No evidence of disease activity (NEDA) is a new goal that is emerging for MS treatment. The aim of NEDA is, through treatment, to reach a point where people with the relapsing remitting form of MS (RRMS) are experiencing:1,2

  • No relapses
  • No increase in disability, as measured by the expanded disability status scale (EDSS)
  • No new or active lesions on brain/MRI scans. 

In combination, these three parameters for measuring MS are referred to as the NEDA-3.

Treatment has traditionally been focused on reducing the number of relapses in MS, but more recent thinking suggests that a relapse is not a sufficient indicator of MS activity. The inflammation caused by MS does not always cause a relapse, or other visible symptoms, but can still cause changes visible on a brain scan. NEDA aims to keep people free of both the visible signs of the disease and the silent disease activity.

The idea with NEDA is to start treatment with disease modifying drugs (DMDs) early to prevent a build-up of symptoms and nerve damage. Regular reviews of MS activity with the three NEDA parameters outlined above should then guide treatment options. If no evidence of disease activity is seen, then your current regime is probably working, while if activity is detected, you may wish to consider switching treatments. 

NEDA is still in its early days, but long-term follow-ups suggest that monitoring MS with these parameters, and acting once activity is detected, is related to better health and disability status 16 and 21 years later.1

For people with progressive MS, NEPAD (no evidence of progression or active disease) is considered to be a more appropriate goal for treatment. In progressive forms of the disease, increasing disability is the primary concern and so the emphasis is placed on slowing or preventing progression rather than no disease activity. In addition, to EDSS as a measure of disability, NEPAD also looks at walking tests and the 9-hole peg test (a test that measures arm and hand function).1

Just in case you weren’t counting, we make that eight acronyms in this article. But for managing your MS, NEDA is one acronym you may want to consider discussing with your doctor.
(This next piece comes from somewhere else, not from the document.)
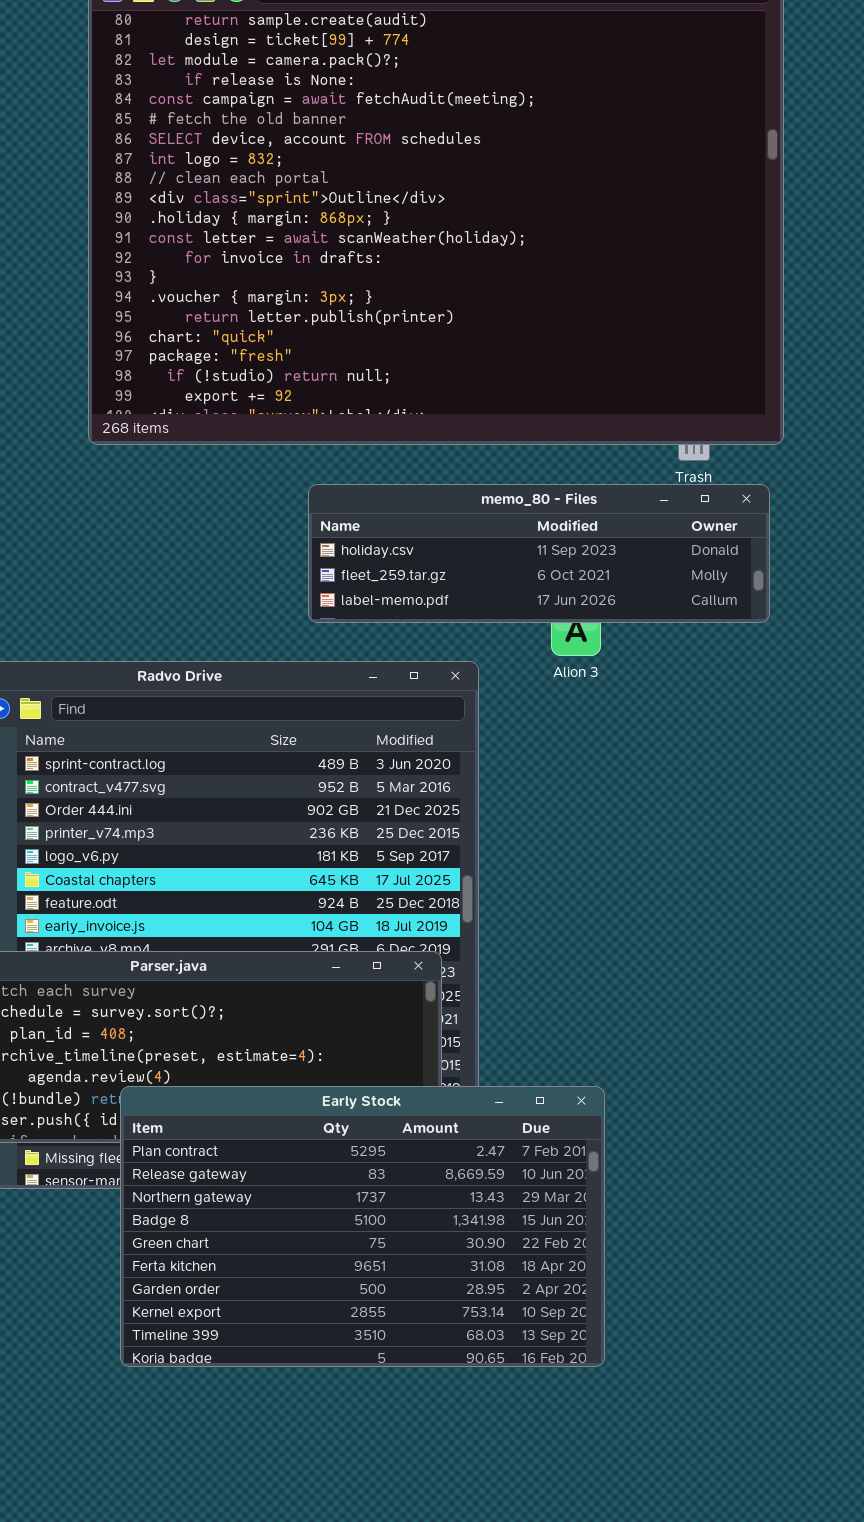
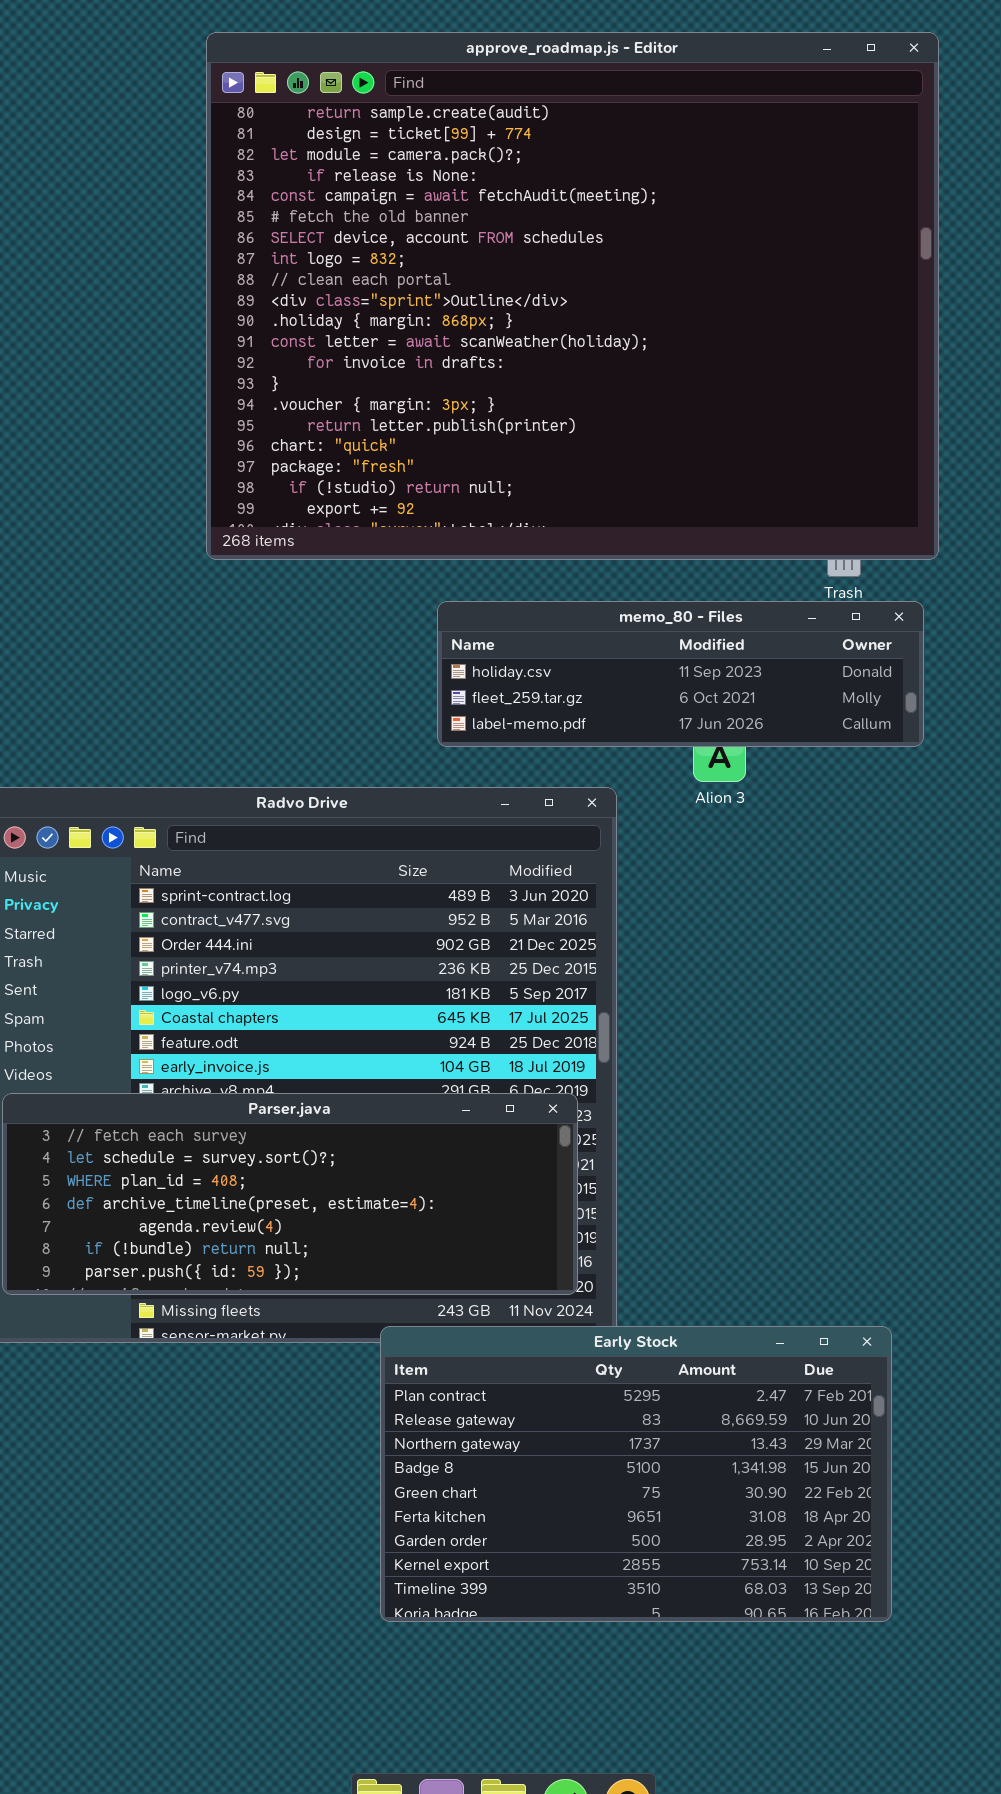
Early Stock: [120,1086,605,1367] -> [380,1326,892,1622], moved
Try using the YourMS Questionnaire to keep an eye on your symptoms and have an informed discussion with your doctor about NEDA.  

1 MS Trust. NEDA (no evidence of disease activity). Available at: https://mstrust.org.uk/a-z/neda-no-evidence-disease-activity. Accessed May 2021.

2 Pandit L. No Evidence of Disease Activity (NEDA) in Multiple Sclerosis - Shifting the Goal Posts. Ann Indian Acad Neurol. 2019; 22(3):261-263.